** Assignment **
Please return the data that follows precisely as written, but without the images.

** Records for the exercise **
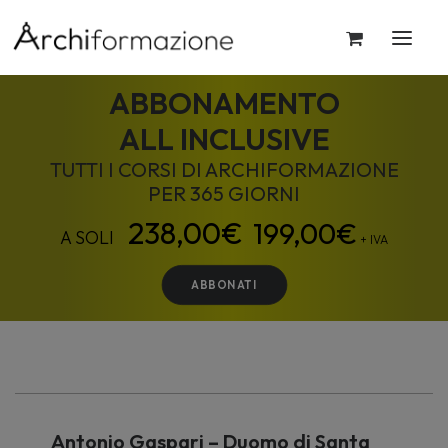
ABBONAMENTO
ALL INCLUSIVE
TUTTI I CORSI DI ARCHIFORMAZIONE
PER 365 GIORNI
199,00
€
+ IVA
ABBONATI
Antonio Gaspari – Duomo di Santa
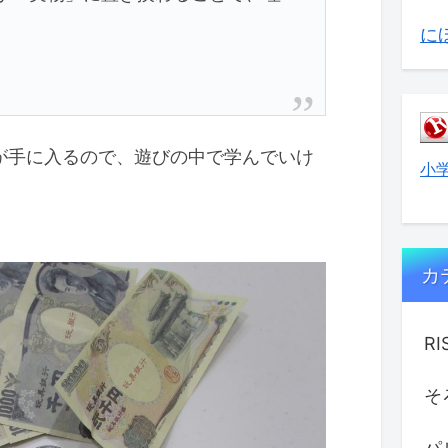
に
具が手に入るので、遊びの中で学んでいけ
小
カ
R
そ
パ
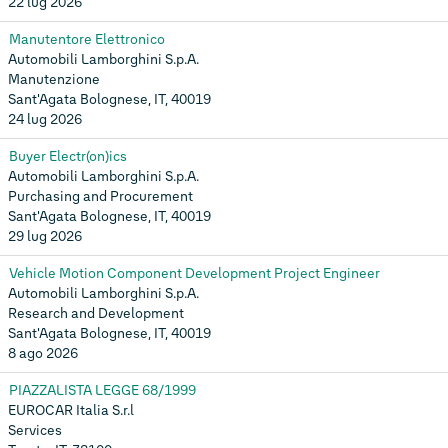
22 lug 2026
Manutentore Elettronico
Automobili Lamborghini S.p.A.
Manutenzione
Sant'Agata Bolognese, IT, 40019
24 lug 2026
Buyer Electr(on)ics
Automobili Lamborghini S.p.A.
Purchasing and Procurement
Sant'Agata Bolognese, IT, 40019
29 lug 2026
Vehicle Motion Component Development Project Engineer
Automobili Lamborghini S.p.A.
Research and Development
Sant'Agata Bolognese, IT, 40019
8 ago 2026
PIAZZALISTA LEGGE 68/1999
EUROCAR Italia S.r.l
Services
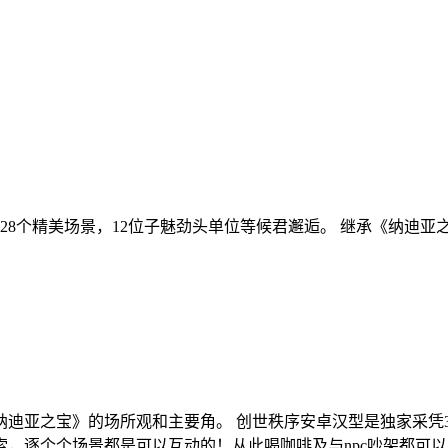
28个精美场景，12位子魅劲头单位等候君邂逅。 继承《纳迪
迪亚之宝》的场所观和主要角。 创世秩序安卓汉型是独家采凭
，逐个个场景都是可以互动的！从此喝咖啡及与npc吵架都可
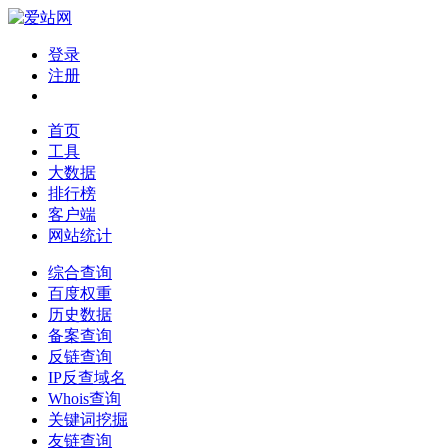
登录
注册
首页
工具
大数据
排行榜
客户端
网站统计
综合查询
百度权重
历史数据
备案查询
反链查询
IP反查域名
Whois查询
关键词挖掘
友链查询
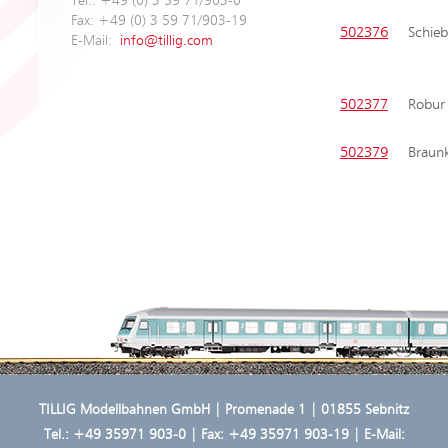
Tel.: +49 (0) 3 59 71/903-0
Fax: +49 (0) 3 59 71/903-19
502376
Schie
E-Mail:
info@tillig.com
502377
Robur
502379
Braunk
TILLIG Modellbahnen GmbH | Promenade 1 | 01855 Sebnitz
Tel.:
+49 35971 903-0
| Fax: +49 35971 903-19 | E-Mail:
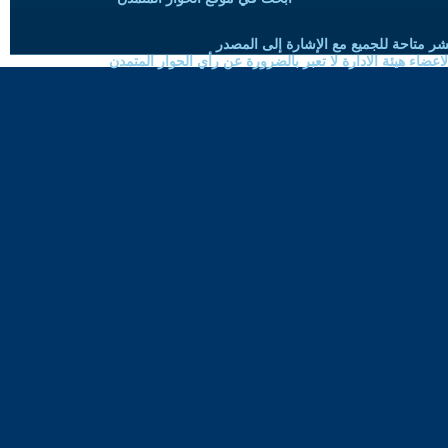
شر متاحة للجميع مع الإشارة إلى المصدر
ضاء هيئة الادارة لا تعبر بالضرورة عن رأي الحوار المتمدن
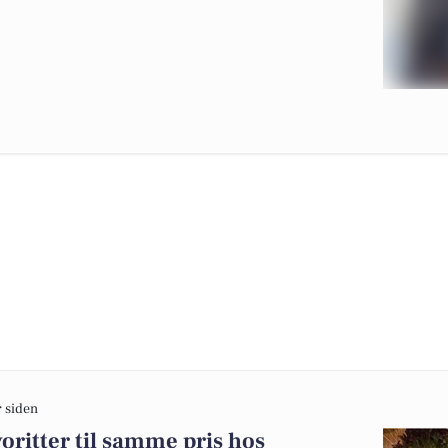
r siden
oritter til samme pris hos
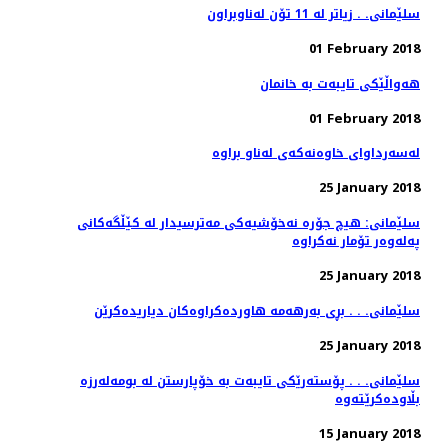
سلێمانی. . زیاتر له‌ 11 تۆن له‌ناوبراون
01 February 2018
هه‌واڵێكی تایبه‌ت به‌ خانمان
01 February 2018
25 January 2018
سلێمانی: هیچ جۆره‌ نه‌خۆشیه‌كی مه‌ترسیدار له‌ كێڵگه‌كانی
25 January 2018
سلێمانی. . . بڕی به‌رهه‌مه‌ هاورده‌كراوه‌كان دیاریده‌كرێن
25 January 2018
سلێمانی. . . پۆسته‌رێكی تایبه‌ت به‌ خۆپارستن له‌ بومه‌له‌رزه‌
15 January 2018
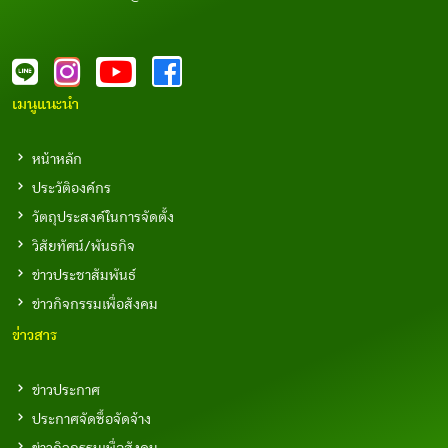
เมนูแนะนำ
หน้าหลัก
ประวัติองค์กร
วัตถุประสงค์ในการจัดตั้ง
วิสัยทัศน์/พันธกิจ
ข่าวประชาสัมพันธ์
ข่าวกิจกรรมเพื่อสังคม
ข่าวสาร
ข่าวประกาศ
ประกาศจัดซื้อจัดจ้าง
ข่าวกิจกรรมเพื่อสังคม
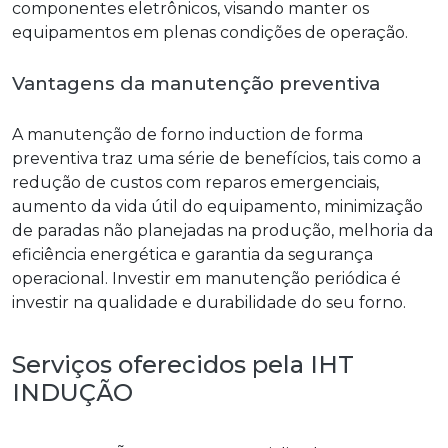
componentes eletrônicos, visando manter os
equipamentos em plenas condições de operação.
Vantagens da manutenção preventiva
A
manutenção de forno induction
de forma
preventiva traz uma série de benefícios, tais como a
redução de custos com reparos emergenciais,
aumento da vida útil do equipamento, minimização
de paradas não planejadas na produção, melhoria da
eficiência energética e garantia da segurança
operacional. Investir em manutenção periódica é
investir na qualidade e durabilidade do seu forno.
Serviços oferecidos pela IHT
INDUÇÃO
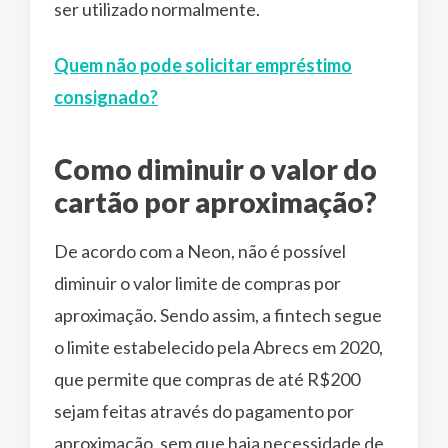
ser utilizado normalmente.
Quem não pode solicitar empréstimo
consignado?
Como diminuir o valor do
cartão por aproximação?
De acordo com a Neon, não é possível
diminuir o valor limite de compras por
aproximação. Sendo assim, a fintech segue
o limite estabelecido pela Abrecs em 2020,
que permite que compras de até R$200
sejam feitas através do pagamento por
aproximação, sem que haja necessidade de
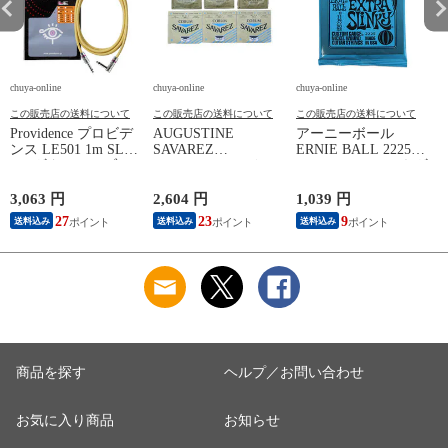
chuya-online
chuya-online
chuya-online
ch
この販売店の送料について
この販売店の送料について
この販売店の送料について
Providence プロビデ
AUGUSTINE
アーニーボール
S
ンス LE501 1m SL
SAVAREZ
ERNIE BALL 2225
N
YL ギターケーブル
GOLD/CORUM クラ
Extra Slinky エレキギ
C
ギターシールド
シックギター弦
ター弦
3,063 円
2,604 円
1,039 円
2
27
23
9
送料込み
送料込み
送料込み
商品を探す
ヘルプ／お問い合わせ
お気に入り商品
お知らせ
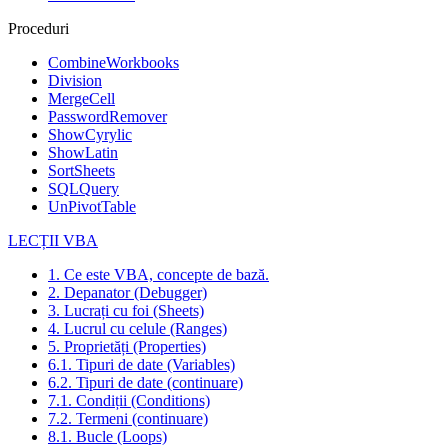
Proceduri
CombineWorkbooks
Division
MergeCell
PasswordRemover
ShowCyrylic
ShowLatin
SortSheets
SQLQuery
UnPivotTable
LECȚII VBA
1. Ce este VBA, concepte de bază.
2. Depanator (Debugger)
3. Lucrați cu foi (Sheets)
4. Lucrul cu celule (Ranges)
5. Proprietăți (Properties)
6.1. Tipuri de date (Variables)
6.2. Tipuri de date (continuare)
7.1. Condiții (Conditions)
7.2. Termeni (continuare)
8.1. Bucle (Loops)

** Result of this exercise **
ABBONAMENTO
ALL INCLUSIVE
TUTTI I CORSI DI ARCHIFORMAZIONE
PER 365 GIORNI
199,00
€
+ IVA
ABBONATI
Antonio Gaspari – Duomo di Santa
に
具が手に入るので、遊びの中で学んでいけ
小
カ
R
そ
パ
22 lug 2026
Manutentore Elettronico
Automobili Lamborghini S.p.A.
Manutenzione
Sant'Agata Bolognese, IT, 40019
24 lug 2026
Buyer Electr(on)ics
Automobili Lamborghini S.p.A.
Purchasing and Procurement
Sant'Agata Bolognese, IT, 40019
29 lug 2026
Vehicle Motion Component Development Project Engineer
Automobili Lamborghini S.p.A.
Research and Development
Sant'Agata Bolognese, IT, 40019
8 ago 2026
PIAZZALISTA LEGGE 68/1999
EUROCAR Italia S.r.l
Services
28个精美场景，12位子魅劲头单位等候君邂逅。 继承《纳迪
迪亚之宝》的场所观和主要角。 创世秩序安卓汉型是独家采凭
，逐个个场景都是可以互动的！从此喝咖啡及与npc吵架都可
登录
注册
首页
工具
大数据
排行榜
客户端
网站统计
综合查询
百度权重
历史数据
备案查询
反链查询
IP反查域名
Whois查询
关键词挖掘
友链查询
Tel.: +49 (0) 3 59 71/903-0
Fax: +49 (0) 3 59 71/903-19
502376
Schie
E-Mail:
info@tillig.com
502377
Robur
502379
Braunk
TILLIG Modellbahnen GmbH | Promenade 1 | 01855 Sebnitz
Tel.:
+49 35971 903-0
| Fax: +49 35971 903-19 | E-Mail:
شر متاحة للجميع مع الإشارة إلى المصدر
ضاء هيئة الادارة لا تعبر بالضرورة عن رأي الحوار المتمدن
r siden
oritter til samme pris hos
سلێمانی. . زیاتر له‌ 11 تۆن له‌ناوبراون
01 February 2018
هه‌واڵێكی تایبه‌ت به‌ خانمان
01 February 2018
25 January 2018
سلێمانی: هیچ جۆره‌ نه‌خۆشیه‌كی مه‌ترسیدار له‌ كێڵگه‌كانی
25 January 2018
سلێمانی. . . بڕی به‌رهه‌مه‌ هاورده‌كراوه‌كان دیاریده‌كرێن
25 January 2018
سلێمانی. . . پۆسته‌رێكی تایبه‌ت به‌ خۆپارستن له‌ بومه‌له‌رزه‌
15 January 2018
เมนูแนะนำ
หน้าหลัก
ประวัติองค์กร
วัตถุประสงค์ในการจัดตั้ง
วิสัยทัศน์/พันธกิจ
ข่าวประชาสัมพันธ์
ข่าวกิจกรรมเพื่อสังคม
ข่าวสาร
ข่าวประกาศ
ประกาศจัดซื้อจัดจ้าง
ข่าวกิจกรรมเพื่อสังคม
componentes eletrônicos, visando manter os
equipamentos em plenas condições de operação.
Vantagens da manutenção preventiva
A
manutenção de forno induction
de forma
preventiva traz uma série de benefícios, tais como a
redução de custos com reparos emergenciais,
aumento da vida útil do equipamento, minimização
de paradas não planejadas na produção, melhoria da
eficiência energética e garantia da segurança
operacional. Investir em manutenção periódica é
investir na qualidade e durabilidade do seu forno.
Serviços oferecidos pela IHT
INDUÇÃO
ser utilizado normalmente.
Quem não pode solicitar empréstimo
consignado?
Como diminuir o valor do
cartão por aproximação?
De acordo com a Neon, não é possível
diminuir o valor limite de compras por
aproximação. Sendo assim, a fintech segue
o limite estabelecido pela Abrecs em 2020,
que permite que compras de até R$200
sejam feitas através do pagamento por
aproximação, sem que haja necessidade de
chuya-online
chuya-online
chuya-online
ch
この販売店の送料について
この販売店の送料について
この販売店の送料について
Providence プロビデ
AUGUSTINE
アーニーボール
S
ンス LE501 1m SL
SAVAREZ
ERNIE BALL 2225
N
YL ギターケーブル
GOLD/CORUM クラ
Extra Slinky エレキギ
C
ギターシールド
シックギター弦
ター弦
3,063 円
2,604 円
1,039 円
2
27
23
9
送料込み
送料込み
送料込み
商品を探す
ヘルプ／お問い合わせ
お気に入り商品
お知らせ
Proceduri
CombineWorkbooks
Division
MergeCell
PasswordRemover
ShowCyrylic
ShowLatin
SortSheets
SQLQuery
UnPivotTable
LECȚII VBA
1. Ce este VBA, concepte de bază.
2. Depanator (Debugger)
3. Lucrați cu foi (Sheets)
4. Lucrul cu celule (Ranges)
5. Proprietăți (Properties)
6.1. Tipuri de date (Variables)
6.2. Tipuri de date (continuare)
7.1. Condiții (Conditions)
7.2. Termeni (continuare)
8.1. Bucle (Loops)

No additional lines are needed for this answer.